CORONAVIRUS E CRISI ECONOMICA
Non passa giorno senza che ci sentiamo ripetere dalla Confindustria, dal governo Conte e dai suoi rappresentanti politico-istituzionali – a cominciare dal capo dello stato - che serve “l’unità nazionale”, la “coesione sociale”, nella “guerra” contro la pandemia, cioè che “siamo tutti sulla stessa barca” e quindi bisogna fare sacrifici, rinunciare alle libertà costituzionali, insomma tirare ancora di più la cinghia per far uscire il paese dalla crisi.

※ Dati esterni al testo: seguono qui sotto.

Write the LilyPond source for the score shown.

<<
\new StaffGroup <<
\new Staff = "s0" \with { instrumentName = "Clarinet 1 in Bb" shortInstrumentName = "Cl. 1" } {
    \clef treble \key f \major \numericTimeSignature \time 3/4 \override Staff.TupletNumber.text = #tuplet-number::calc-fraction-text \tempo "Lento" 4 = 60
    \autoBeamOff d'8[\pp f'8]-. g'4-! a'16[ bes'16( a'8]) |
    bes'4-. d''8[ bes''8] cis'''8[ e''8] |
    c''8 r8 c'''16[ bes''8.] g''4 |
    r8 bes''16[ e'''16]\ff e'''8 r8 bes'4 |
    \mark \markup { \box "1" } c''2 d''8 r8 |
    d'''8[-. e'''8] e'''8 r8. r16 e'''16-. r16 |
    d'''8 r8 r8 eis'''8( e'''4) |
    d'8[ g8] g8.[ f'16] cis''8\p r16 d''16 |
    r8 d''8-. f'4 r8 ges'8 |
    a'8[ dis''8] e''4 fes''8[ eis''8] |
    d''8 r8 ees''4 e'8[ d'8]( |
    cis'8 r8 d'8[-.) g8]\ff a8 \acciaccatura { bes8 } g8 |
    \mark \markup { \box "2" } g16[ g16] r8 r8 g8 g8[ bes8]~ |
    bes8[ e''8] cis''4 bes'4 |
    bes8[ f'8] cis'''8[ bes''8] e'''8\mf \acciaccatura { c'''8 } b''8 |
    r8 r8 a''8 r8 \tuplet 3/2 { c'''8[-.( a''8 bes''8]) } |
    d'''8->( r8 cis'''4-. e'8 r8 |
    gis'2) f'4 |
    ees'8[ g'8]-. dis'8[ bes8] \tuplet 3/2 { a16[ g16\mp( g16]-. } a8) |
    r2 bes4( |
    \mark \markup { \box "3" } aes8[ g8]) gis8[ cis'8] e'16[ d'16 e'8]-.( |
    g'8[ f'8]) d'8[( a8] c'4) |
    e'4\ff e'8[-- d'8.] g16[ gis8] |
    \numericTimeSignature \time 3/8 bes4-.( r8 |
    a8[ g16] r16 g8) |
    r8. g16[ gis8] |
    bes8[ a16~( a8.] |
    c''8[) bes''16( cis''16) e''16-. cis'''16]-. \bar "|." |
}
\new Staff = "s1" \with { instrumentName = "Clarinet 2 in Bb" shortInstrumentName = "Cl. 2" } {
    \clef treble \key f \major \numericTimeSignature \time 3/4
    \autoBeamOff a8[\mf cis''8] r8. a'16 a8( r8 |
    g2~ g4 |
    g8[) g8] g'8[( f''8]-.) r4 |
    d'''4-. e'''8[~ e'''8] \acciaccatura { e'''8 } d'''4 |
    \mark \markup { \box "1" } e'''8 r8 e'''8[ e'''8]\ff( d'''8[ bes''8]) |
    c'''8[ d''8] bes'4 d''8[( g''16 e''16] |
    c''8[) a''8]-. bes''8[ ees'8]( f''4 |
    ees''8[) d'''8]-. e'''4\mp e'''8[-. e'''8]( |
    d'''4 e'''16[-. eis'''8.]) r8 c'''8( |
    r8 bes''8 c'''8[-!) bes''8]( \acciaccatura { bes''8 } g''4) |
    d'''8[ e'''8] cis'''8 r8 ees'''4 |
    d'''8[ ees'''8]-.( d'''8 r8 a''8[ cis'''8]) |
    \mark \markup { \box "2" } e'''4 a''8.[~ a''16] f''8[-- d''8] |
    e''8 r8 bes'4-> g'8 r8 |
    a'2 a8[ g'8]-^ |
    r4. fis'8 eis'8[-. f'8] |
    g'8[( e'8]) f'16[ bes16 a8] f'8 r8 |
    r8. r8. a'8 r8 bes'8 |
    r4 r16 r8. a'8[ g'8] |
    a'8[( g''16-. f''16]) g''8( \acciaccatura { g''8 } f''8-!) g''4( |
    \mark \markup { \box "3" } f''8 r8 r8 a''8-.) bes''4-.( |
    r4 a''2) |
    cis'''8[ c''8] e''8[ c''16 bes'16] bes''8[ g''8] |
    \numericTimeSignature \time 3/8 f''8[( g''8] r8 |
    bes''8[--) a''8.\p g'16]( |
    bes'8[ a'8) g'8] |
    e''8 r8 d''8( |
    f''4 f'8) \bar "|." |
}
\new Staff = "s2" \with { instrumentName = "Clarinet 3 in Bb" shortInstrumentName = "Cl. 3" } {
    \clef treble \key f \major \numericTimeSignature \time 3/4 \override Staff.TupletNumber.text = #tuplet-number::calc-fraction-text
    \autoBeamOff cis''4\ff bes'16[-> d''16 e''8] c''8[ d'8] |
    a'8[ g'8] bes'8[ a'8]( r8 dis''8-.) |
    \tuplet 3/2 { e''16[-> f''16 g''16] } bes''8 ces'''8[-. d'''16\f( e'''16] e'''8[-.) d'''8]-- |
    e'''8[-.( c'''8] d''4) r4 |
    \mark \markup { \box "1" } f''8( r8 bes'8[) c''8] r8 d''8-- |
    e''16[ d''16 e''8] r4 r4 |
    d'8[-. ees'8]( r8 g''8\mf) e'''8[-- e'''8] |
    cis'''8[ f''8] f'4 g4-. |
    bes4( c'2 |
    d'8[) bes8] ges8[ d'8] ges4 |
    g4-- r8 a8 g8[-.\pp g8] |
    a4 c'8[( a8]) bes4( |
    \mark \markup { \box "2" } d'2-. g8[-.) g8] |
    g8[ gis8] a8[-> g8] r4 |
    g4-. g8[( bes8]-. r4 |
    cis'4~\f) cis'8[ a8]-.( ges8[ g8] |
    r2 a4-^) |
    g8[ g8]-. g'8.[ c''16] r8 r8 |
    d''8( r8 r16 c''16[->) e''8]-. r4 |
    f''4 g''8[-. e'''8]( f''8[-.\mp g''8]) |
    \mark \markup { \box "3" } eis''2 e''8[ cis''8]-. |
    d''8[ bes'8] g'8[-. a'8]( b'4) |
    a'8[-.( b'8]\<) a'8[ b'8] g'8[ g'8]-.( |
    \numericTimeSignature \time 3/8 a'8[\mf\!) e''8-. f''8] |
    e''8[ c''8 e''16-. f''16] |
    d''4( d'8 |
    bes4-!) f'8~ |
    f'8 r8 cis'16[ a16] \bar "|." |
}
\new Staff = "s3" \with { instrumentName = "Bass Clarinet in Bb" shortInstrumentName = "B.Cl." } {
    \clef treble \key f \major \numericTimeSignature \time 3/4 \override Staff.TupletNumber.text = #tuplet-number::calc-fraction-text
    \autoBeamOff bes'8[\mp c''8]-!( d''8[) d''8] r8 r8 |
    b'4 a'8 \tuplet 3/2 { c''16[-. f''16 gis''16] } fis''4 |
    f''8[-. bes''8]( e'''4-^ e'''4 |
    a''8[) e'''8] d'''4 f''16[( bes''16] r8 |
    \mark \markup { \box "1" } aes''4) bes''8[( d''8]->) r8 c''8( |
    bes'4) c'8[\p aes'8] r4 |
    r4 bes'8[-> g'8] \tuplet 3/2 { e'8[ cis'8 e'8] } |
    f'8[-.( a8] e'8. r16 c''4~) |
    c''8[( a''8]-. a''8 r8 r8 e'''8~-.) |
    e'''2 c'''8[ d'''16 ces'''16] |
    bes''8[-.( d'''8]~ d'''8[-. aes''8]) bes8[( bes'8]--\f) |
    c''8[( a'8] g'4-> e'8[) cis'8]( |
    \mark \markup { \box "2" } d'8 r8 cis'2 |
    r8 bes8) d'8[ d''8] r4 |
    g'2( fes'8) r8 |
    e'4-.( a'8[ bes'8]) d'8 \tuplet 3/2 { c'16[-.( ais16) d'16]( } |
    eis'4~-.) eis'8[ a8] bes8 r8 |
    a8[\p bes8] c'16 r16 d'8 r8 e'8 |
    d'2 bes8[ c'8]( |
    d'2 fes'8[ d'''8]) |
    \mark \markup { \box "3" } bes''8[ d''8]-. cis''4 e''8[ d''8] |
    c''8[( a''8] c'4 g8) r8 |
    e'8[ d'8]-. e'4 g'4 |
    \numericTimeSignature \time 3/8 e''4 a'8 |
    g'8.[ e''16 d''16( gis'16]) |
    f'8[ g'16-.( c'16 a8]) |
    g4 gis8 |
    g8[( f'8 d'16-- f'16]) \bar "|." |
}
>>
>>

Secondo questi signori la crisi non sarebbe colpa del sistema capitalista, dei padroni, dei borghesi che si sono appropriati della ricchezza prodotta dai proletari costringendo i lavoratori e gli operai a lavorare, spesso per una paga da fame, senza adeguate misure di protezione individuali né collettive, ma del coronavirus.
Un’epidemia che se si fossero attuati i piani contro la pandemia previsti da tutti i protocolli avrebbe risparmiato tante vite umane.
Con i dovuti distinguo questa tesi è sostenuta da entrambi gli schieramenti politici di maggioranza e opposizione.
Anche in piena crisi sanitaria per tutti gli schieramenti politici, la centralità e la sacralità del profitto sono l’obiettivo principale. In nome “della coesione e unità nazionale” i sindacati confederali, ma anche alcuni sindacati di base accettano di sottomettere i diritti e gli interessi dei lavoratori all’impresa, all’economia “nazionale” pur di partecipare ai tavoli governativi insieme ai padroni.
Anche durante il coronavirus i ricchi sono diventati più ricchi a scapito dei poveri.
L'emergenza coronavirus ha aumentato le diseguaglianze economiche e sociali in Italia: i ricchi sono diventati ancora più ricchi e i
poveri si sono impoveriti ancora di più con la crisi. Nel 2020
come rileva il 54° rapporto annuale del Censis,
sono 1.496.000 (il 3% del totale)
le persone che hanno una ricchezza che supera il
milione di dollari (circa 840.000 euro).
Di questi, 40 sono miliardari e sono aumentati sia in numero che in patrimonio durante la
prima ondata dell’epidemia.
Sempre secondo il Censis, da marzo a settembre 2020, sono ben 582.485 in più, rispetto all’anno precedente,
le famiglie che sopravvivono grazie a un sussidio
di cittadinanza.
In questi anni i governi e le regioni hanno distrutto la sanità pubblica chiudendo servizi trasformando le ASL e gli ospedali in aziende, dirottando le cure più remunerative verso la sanità privata. Per contenere il debito pubblico, lo stato ha tagliato i fondi nella sanità pubblica che negli ultimi 10 anni ha subito un taglio di oltre 37 miliardi di euro, mentre è aumentata la spesa militare. Lo stesso processo è avvenuto con la scuola.
Nel 2020, in pieno covid mentre mancavano gli ospedali e i soldi per attrezzare le terapie intensive, la spesa militare italiana è aumentata di oltre il 6% rispetto al 2019, superando i 26 miliardi, equivalenti a una media di 72 milioni di euro il giorno.
Anche durante la pandemia le fabbriche hanno continuato a produrre a ritmo serrato costringendo spesso gli operai a lavorare senza dispositivi di protezione individuali e collettivi, com’è successo anche negli ospedali e a viaggiare su trasporti privati e mezzi pubblici stipati come sardine. Questo ha comportato un gran numero d’infortuni, morti sul lavoro e malattie professionali di cui circa 300 nella sanità.
L’aumento dei profitti che alcune aziende hanno fatto sfruttando la pandemia è frutto dell’intensificazione dello sfruttamento, del peggioramento, delle condizioni di vita e lavoro degli operai, dei proletari, in particolare le donne e i giovani, unificando e parificando sempre più nella miseria i lavoratori italiani e immigrati.
In realtà, chi finora ha vissuto e continua “a vivere sopra i propri mezzi” indebitando l’Italia sono i borghesi, che hanno aumentato il “debito pubblico”, venduto il paese alle multinazionali, contratto debiti col Fondo Monetario Internazionale e la Banca Mondiale ed Europea e che oggi e nel futuro vogliono far pagare i loro debiti ai lavoratori e pensionati.
Se in Italia e nei paesi capitalisti il sistema impedisce il benessere minimo e una vita decente alla classe operaia e agli strati medio - bassi della popolazione, va ribaltato, non possiamo accettare che la loro ricchezza aumenti a dismisura sulla nostra miseria.
Bisogna cominciare a scendere compatti e numerosi in piazza per far valere i nostri diritti e difendere i nostri interessi di proletari.